=== Section Start ===

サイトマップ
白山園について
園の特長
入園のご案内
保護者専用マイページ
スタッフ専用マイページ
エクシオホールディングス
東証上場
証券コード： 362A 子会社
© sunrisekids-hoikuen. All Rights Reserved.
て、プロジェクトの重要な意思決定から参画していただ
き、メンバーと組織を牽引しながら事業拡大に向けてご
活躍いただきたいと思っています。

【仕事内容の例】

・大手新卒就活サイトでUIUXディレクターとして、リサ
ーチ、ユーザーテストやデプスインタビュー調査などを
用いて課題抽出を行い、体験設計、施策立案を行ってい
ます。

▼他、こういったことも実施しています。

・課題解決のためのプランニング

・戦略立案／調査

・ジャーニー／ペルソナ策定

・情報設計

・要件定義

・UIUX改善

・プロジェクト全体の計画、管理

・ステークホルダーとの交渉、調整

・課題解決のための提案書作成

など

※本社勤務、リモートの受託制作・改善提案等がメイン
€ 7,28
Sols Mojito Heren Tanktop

=== Section End ===
=== Section Start ===

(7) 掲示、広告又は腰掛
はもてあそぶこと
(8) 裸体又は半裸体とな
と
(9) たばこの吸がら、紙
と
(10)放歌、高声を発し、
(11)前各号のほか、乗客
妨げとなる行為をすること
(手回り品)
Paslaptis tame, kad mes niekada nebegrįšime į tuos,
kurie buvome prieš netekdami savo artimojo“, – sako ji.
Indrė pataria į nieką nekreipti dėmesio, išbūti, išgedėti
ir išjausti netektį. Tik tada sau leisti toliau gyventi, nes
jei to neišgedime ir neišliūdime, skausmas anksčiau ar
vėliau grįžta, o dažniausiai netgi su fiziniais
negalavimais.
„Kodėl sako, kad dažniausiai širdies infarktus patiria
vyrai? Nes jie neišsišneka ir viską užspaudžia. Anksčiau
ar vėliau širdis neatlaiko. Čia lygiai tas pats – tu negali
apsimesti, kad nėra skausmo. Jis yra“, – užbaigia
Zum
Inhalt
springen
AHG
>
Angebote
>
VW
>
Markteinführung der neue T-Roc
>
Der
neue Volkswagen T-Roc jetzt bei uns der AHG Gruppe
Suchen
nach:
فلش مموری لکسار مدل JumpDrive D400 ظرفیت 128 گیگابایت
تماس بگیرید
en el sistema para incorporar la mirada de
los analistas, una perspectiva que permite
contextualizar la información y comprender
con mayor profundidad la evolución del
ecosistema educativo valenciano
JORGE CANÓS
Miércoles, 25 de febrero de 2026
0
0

=== Section End ===
=== Section Start ===

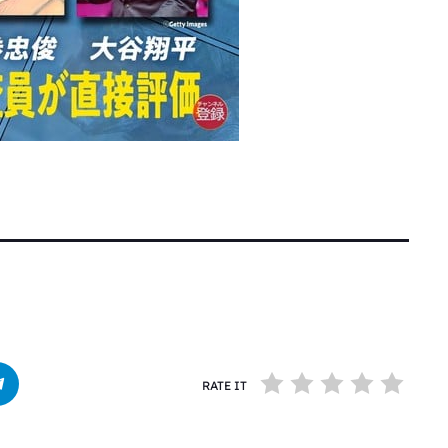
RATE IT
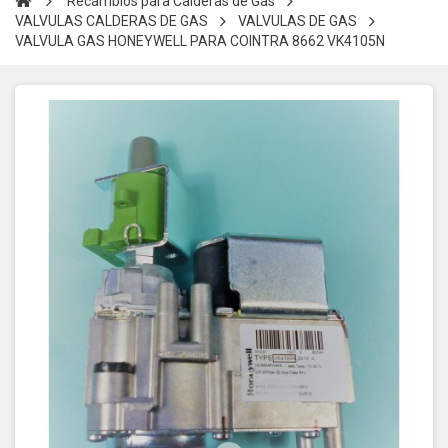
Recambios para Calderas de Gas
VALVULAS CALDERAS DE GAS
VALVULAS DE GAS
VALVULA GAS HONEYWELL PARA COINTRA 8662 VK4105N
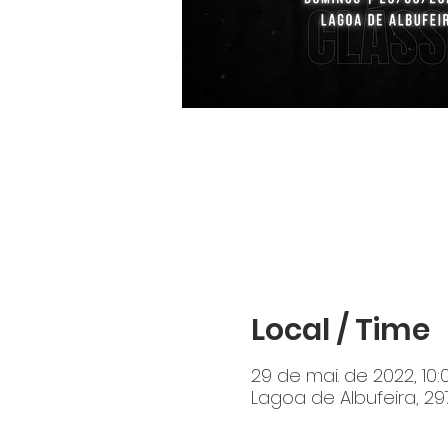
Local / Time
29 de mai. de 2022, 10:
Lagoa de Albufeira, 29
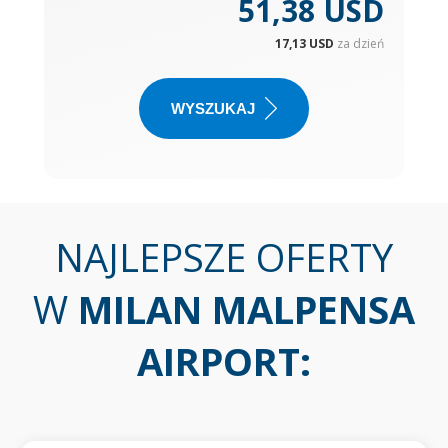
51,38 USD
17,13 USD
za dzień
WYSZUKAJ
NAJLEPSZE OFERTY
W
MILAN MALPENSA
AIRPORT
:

=== Section End ===

Activity: Gather each line from the records above that contains the word "neue", treating uppercase and lowercase letters as different.

Response below:
Markteinführung der neue T-Roc
neue Volkswagen T-Roc jetzt bei uns der AHG Gruppe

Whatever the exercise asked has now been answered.